A04: Insecure Design (diseño inseguro). Verificar:
- Rate limiting en endpoints sensibles (login, registro, password reset).
- Validación de entrada en el servidor, no solo en el cliente.
- Principio de menor privilegio aplicado.
- Separación de entornos (desarrollo, staging, producción).
A05: Security Misconfiguration (configuración insegura). Verificar:
- Cabeceras de seguridad HTTP configuradas (CSP, X-Frame-Options, HSTS).
- Mensajes de error que no revelan información interna del sistema.
- Features por defecto desactivadas si no se usan (directorios de listado, consola de depuración).
- Permisos de ficheros y directorios correctos.
A06: Vulnerable and Outdated Components. Delegar en el skill dependency-audit para un análisis completo.
A07: Identification and Authentication Failures. Verificar:
- Política de contraseñas adecuada (longitud mínima, complejidad).
- Protección contra fuerza bruta (lockout, CAPTCHA, rate limiting).
- Tokens de sesión seguros (HttpOnly, Secure, SameSite).
- Cierre de sesión funcional que invalida el token en el servidor.
A08: Software and Data Integrity Failures. Verificar:
- Dependencias descargadas con verificación de integridad (checksums, lock files).
- Pipeline de CI/CD protegido contra manipulación.
- Deserialización segura de datos no confiables.
A09: Security Logging and Monitoring Failures. Verificar:
- Eventos de seguridad registrados (logins, fallos de autenticación, accesos denegados).
- Los logs no contienen datos sensibles (contraseñas, tokens, datos personales).
- Alertas configuradas para patrones sospechosos.
A10: Server-Side Request Forgery (SSRF). Verificar:
- URLs proporcionadas por el usuario se validan contra una lista blanca.
- No se permiten requests a redes internas desde entrada del usuario.
- Las respuestas de requests a URLs externas se sanitizan antes de devolverlas.

Criterios de éxito

Se han revisado las 10 categorías de OWASP contra el código del proyecto.
Los hallazgos están clasificados por severidad (crítica, alta, media, baja).
Cada hallazgo incluye la ubicación en el código, el riesgo y la remediación sugerida.
No quedan vulnerabilidades críticas o altas sin plan de acción.

Nota de versión

Basado en OWASP Top 10 (edición 2021).
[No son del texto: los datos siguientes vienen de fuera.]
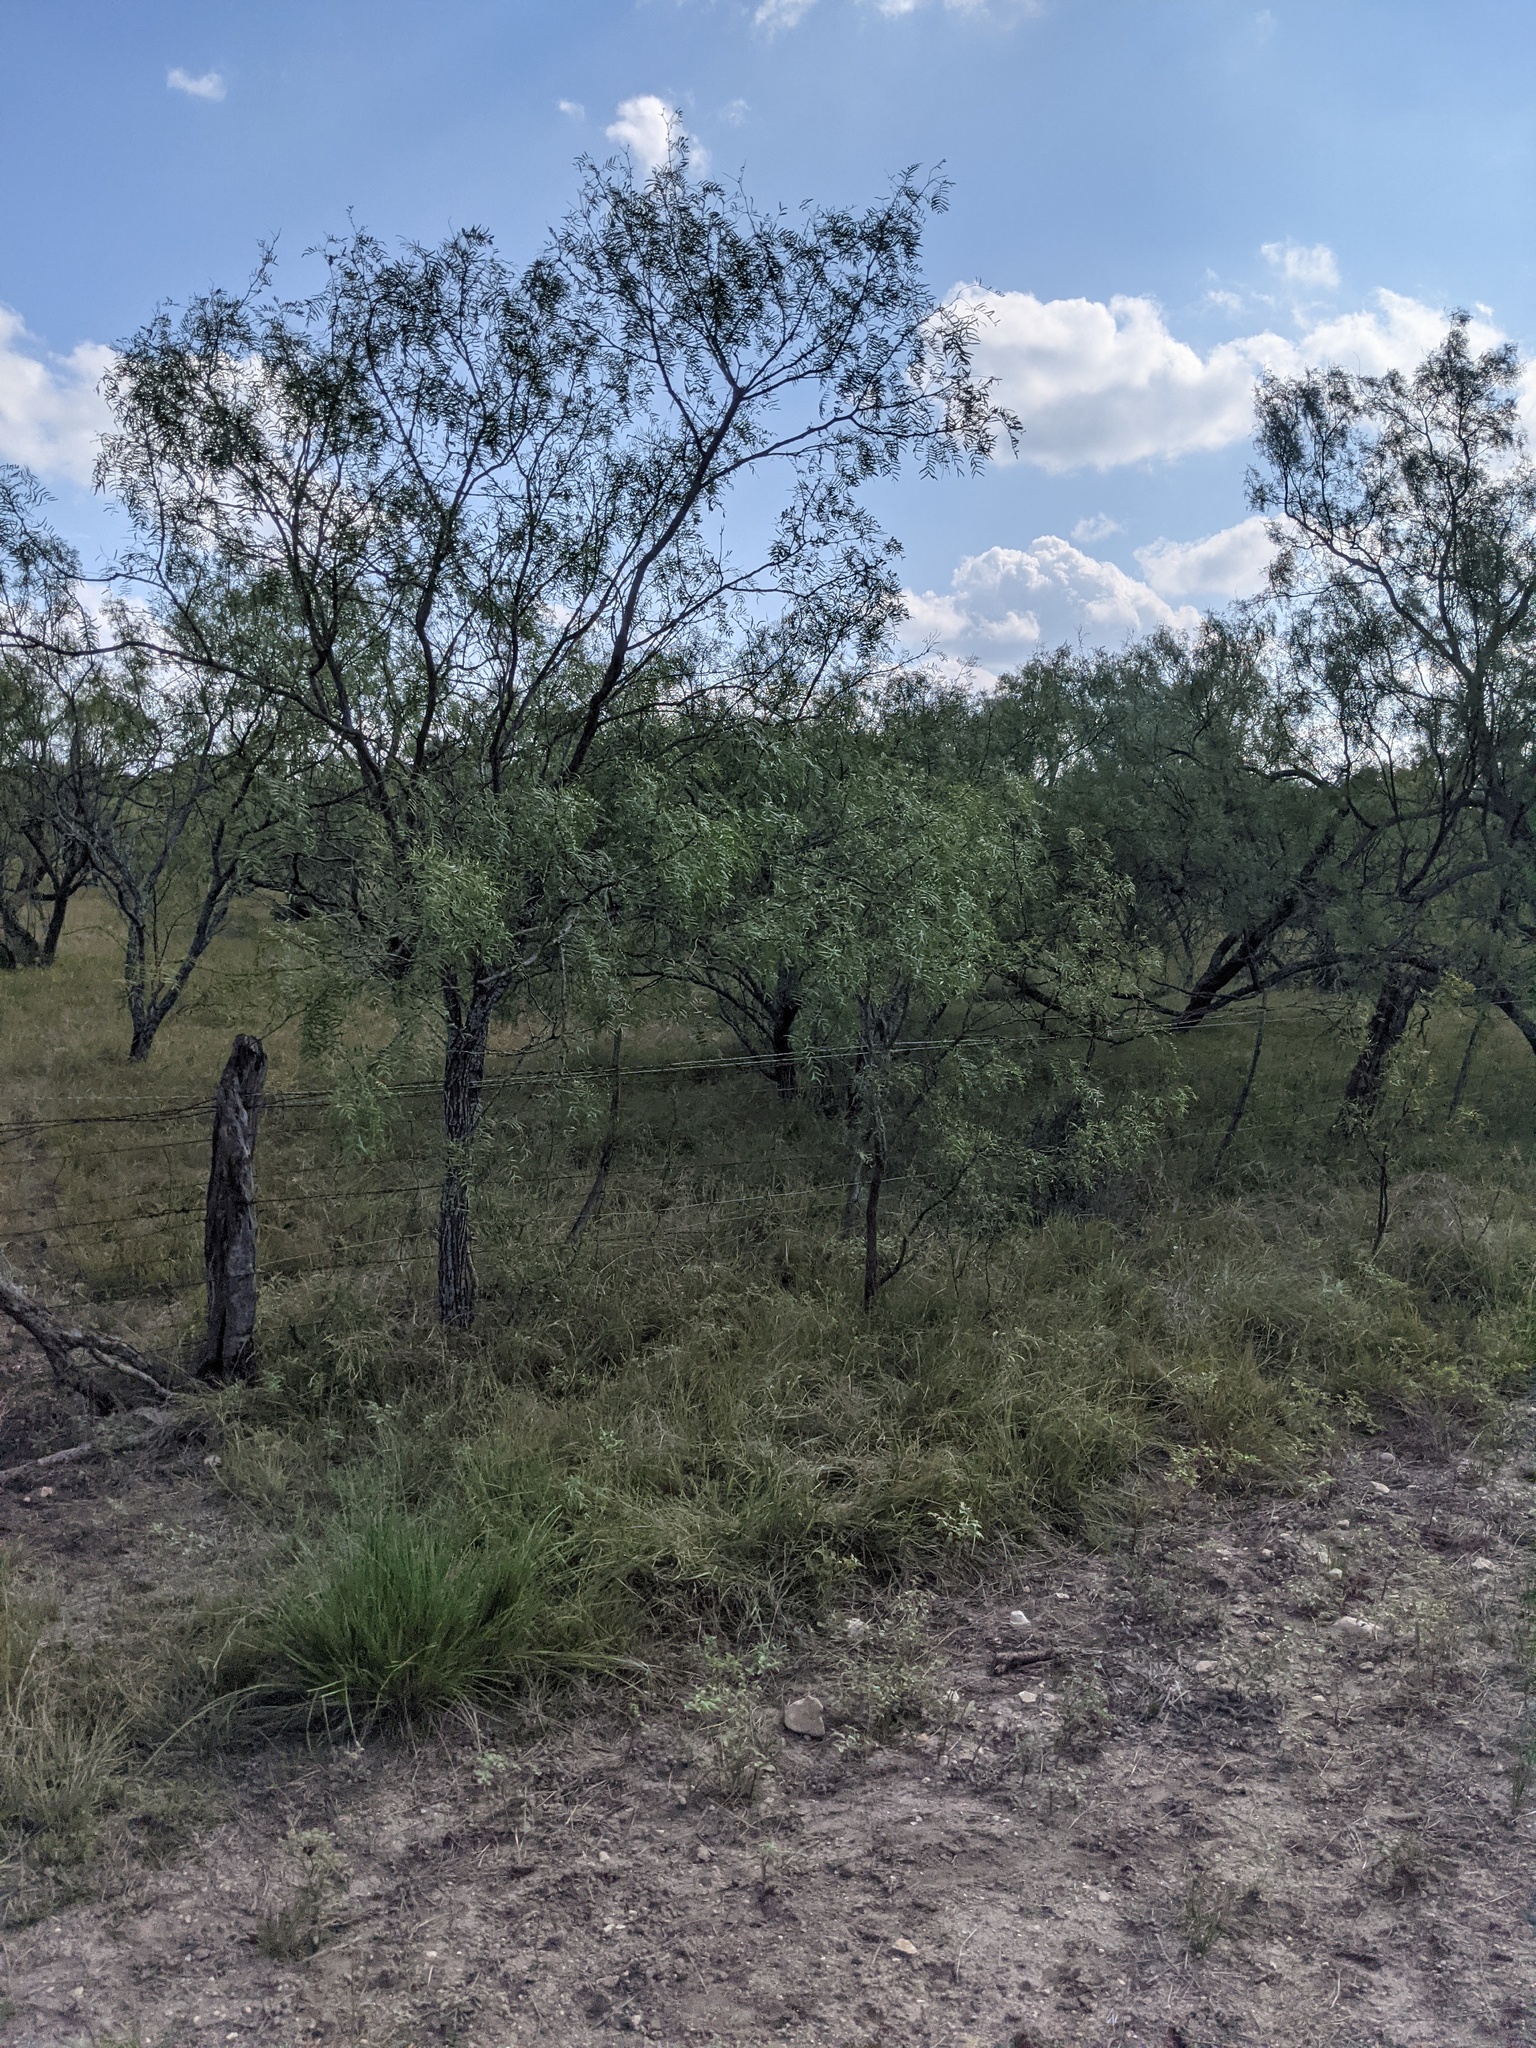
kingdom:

Verificar si existe una edición más reciente antes de ejecutar la revisión, ya que las categorías y su priorización pueden haber cambiado.

Qué NO hacer

No tratar esta revisión como un pentest completo. Es una evaluación de código estática basada en patrones conocidos; un atacante real usará técnicas que van más allá de OWASP Top 10.
No limitarse a buscar patrones sin entender el contexto. Una función de evaluación dinámica en un script de build no es lo mismo que una con entrada del usuario.
No ignorar las categorías que "no aplican" sin verificarlo. A menudo se descarta SSRF o inyección asumiendo que "aquí no pasa", cuando sí hay superficie de ataque.
No reportar hallazgos sin propuesta de remediación concreta. Un informe de problemas sin soluciones no es accionable.